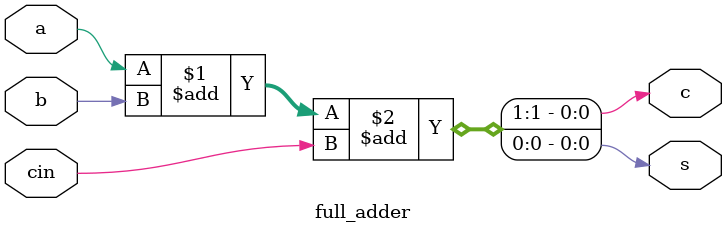
<source format=v>
`timescale 1ns / 1ps


module full_adder(
    output s,
    output c,
    input a,
    input b,
    input cin
    );
    
    // using concat operator to make a full adder
    assign {c, s} = a + b + cin;
    
endmodule

</source>
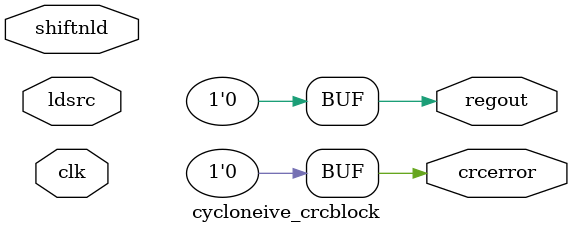
<source format=v>
module  cycloneive_crcblock (
    clk,
    shiftnld,
    ldsrc,
    crcerror,
    regout);
input clk;
input shiftnld;
input ldsrc;
output crcerror;
output regout;
assign crcerror = 1'b0;
assign regout = 1'b0;
parameter oscillator_divider = 1;
parameter lpm_type = "cycloneive_crcblock";
endmodule
</source>
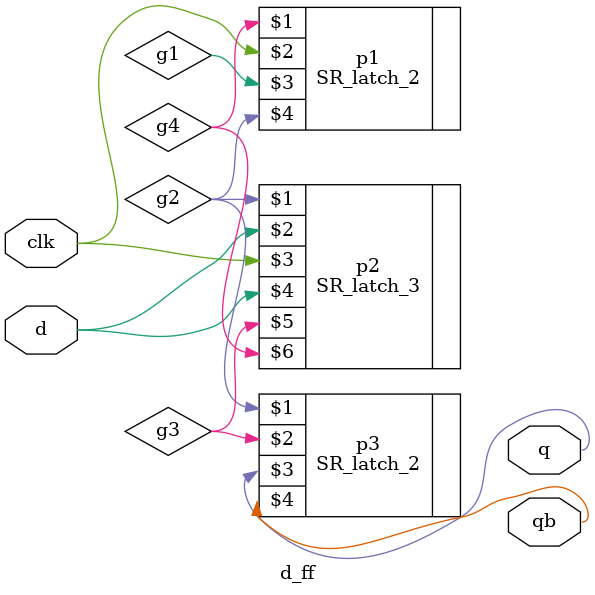
<source format=sv>
module d_ff(input clk , d , output q , qb);
    wire g1,g2,g3,g4;
    SR_latch_2 p1(g4 , clk , g1 , g2);
    SR_latch_3 p2(g2 , d , clk , d , g3 , g4);
    SR_latch_2 p3(g2 , g3 , q , qb);
endmodule
</source>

» **WORK TO BE COMPLETED**: Copy out the whole listing word for word, except for any picture it includes.

» **REPLY**:
<source format=v>
`timescale 1ns / 1ps


module full_adder(
    output s,
    output c,
    input a,
    input b,
    input cin
    );
    
    // using concat operator to make a full adder
    assign {c, s} = a + b + cin;
    
endmodule

</source>
<source format=v>
module  cycloneive_crcblock (
    clk,
    shiftnld,
    ldsrc,
    crcerror,
    regout);
input clk;
input shiftnld;
input ldsrc;
output crcerror;
output regout;
assign crcerror = 1'b0;
assign regout = 1'b0;
parameter oscillator_divider = 1;
parameter lpm_type = "cycloneive_crcblock";
endmodule
</source>
<source format=sv>
module d_ff(input clk , d , output q , qb);
    wire g1,g2,g3,g4;
    SR_latch_2 p1(g4 , clk , g1 , g2);
    SR_latch_3 p2(g2 , d , clk , d , g3 , g4);
    SR_latch_2 p3(g2 , g3 , q , qb);
endmodule
</source>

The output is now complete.